Dopo un primo bagno di sgrassaggio, in soluzioni alcaline o acide diluite in acqua, l'acciaio viene immerso in acqua per sciacquarne le superfici. Segue il decapaggio in acido cloridrico che elimina gli strati contaminati dell'acciaio. La durata di questa fase dipende dalla concentrazione del bagno e dal grado di ossidazione del pezzo da zincare.
A una nuova immersione in acqua, finalizzata a togliere resti di sali e acidi dalla superficie, segue l'ultima fase della pulizia: il flussaggio. Attraverso una soluzione di cloruri di zinco e ammonio, viene rivestita la superficie metallica di una pellicola protettiva, che impedisce l'ossidazione del pezzo fino all'immersione nello zinco fuso e migliora la reazione tra acciaio e zinco.
L'acciaio è quindi sottoposto a preriscaldamento ed essiccamento per eliminare l'umidità superficiale, ridurre il "salto termico" e favorire ulteriormente la reazione zinco-ferro.

Il processo metallurgico
I pezzi da trattare vengono immersi nel bagno di zincatura, che presenta una temperatura di esercizio di 450°/520° C e un contenuto di zinco mai al di sotto del 98,5%. Nel corso di questo processo si crea, sulla superficie dell'acciaio, uno strato protettivo di lega ferro-zinco.

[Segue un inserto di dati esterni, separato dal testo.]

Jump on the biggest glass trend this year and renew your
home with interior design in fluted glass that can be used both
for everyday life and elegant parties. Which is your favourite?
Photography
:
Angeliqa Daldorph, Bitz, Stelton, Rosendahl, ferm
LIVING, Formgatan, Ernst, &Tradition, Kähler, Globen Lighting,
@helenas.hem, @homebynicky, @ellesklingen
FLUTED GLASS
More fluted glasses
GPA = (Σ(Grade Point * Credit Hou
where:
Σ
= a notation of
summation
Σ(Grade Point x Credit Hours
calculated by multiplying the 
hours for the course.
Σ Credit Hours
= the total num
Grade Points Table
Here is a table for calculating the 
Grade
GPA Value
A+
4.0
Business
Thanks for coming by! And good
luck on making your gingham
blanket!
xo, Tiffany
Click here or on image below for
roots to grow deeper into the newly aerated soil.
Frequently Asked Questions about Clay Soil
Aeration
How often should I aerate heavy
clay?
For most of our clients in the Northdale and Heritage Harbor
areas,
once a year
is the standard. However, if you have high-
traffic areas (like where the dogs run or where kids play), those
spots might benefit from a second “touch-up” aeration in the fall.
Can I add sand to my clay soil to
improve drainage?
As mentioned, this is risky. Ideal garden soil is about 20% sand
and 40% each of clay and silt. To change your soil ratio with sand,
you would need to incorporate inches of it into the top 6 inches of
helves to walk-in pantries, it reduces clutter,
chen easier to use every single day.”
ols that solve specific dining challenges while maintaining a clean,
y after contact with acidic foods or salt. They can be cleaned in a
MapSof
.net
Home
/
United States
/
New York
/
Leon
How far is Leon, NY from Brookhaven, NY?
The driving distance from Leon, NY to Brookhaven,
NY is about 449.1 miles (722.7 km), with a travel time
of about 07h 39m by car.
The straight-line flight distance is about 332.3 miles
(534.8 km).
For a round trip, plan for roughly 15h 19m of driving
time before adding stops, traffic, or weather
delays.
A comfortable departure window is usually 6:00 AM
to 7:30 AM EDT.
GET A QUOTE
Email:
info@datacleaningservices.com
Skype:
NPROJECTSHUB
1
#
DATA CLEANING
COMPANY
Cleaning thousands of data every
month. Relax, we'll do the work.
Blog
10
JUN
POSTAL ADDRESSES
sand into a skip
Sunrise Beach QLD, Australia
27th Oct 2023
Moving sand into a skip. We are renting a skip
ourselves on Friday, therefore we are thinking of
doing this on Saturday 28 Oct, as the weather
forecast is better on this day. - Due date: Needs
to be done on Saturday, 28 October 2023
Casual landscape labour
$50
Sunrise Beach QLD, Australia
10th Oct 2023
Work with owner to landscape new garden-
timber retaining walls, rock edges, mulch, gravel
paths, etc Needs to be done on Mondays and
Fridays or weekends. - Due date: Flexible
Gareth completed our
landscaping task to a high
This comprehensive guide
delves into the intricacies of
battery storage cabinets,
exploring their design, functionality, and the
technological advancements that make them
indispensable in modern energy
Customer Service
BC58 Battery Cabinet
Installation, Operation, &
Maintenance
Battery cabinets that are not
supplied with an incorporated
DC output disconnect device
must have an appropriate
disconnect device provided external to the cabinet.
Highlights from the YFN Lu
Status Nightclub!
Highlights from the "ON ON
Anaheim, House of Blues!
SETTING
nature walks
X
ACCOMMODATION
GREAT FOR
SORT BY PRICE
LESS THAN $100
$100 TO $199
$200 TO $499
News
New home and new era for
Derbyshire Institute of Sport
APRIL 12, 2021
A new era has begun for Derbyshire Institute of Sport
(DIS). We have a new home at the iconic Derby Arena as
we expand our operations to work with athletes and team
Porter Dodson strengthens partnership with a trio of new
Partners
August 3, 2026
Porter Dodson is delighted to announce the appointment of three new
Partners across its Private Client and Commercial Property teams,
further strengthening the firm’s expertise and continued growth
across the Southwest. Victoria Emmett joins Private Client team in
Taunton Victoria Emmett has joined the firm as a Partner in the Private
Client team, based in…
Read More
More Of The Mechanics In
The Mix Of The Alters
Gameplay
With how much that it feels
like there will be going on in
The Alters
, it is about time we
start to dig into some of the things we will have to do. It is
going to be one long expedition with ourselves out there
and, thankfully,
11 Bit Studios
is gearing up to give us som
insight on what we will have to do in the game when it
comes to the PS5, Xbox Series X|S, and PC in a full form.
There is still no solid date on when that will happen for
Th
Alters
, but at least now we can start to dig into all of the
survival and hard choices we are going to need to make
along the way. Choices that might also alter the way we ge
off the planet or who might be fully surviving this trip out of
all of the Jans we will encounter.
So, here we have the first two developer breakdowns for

L'acciaio viene quindi lasciato nel bagno di zinco fuso finché raggiunge la medesima temperatura per un tempo di immersione generalmente compreso tra 1'.30" e 5', in funzione della forma dei prodotti trattati. Estratti, i pezzi zincati vengono lasciati raffreddare in acqua a 70° C.

Operazioni di controllo
L'ultima importante operazione consiste nella verifica del livello qualitativo raggiunto. La zincatura deve sottostare a norme che stabiliscono i valori minimi dello spessore del rivestimento in base allo spessore del materiale zincato. Tale parametro è misurato in millimetri.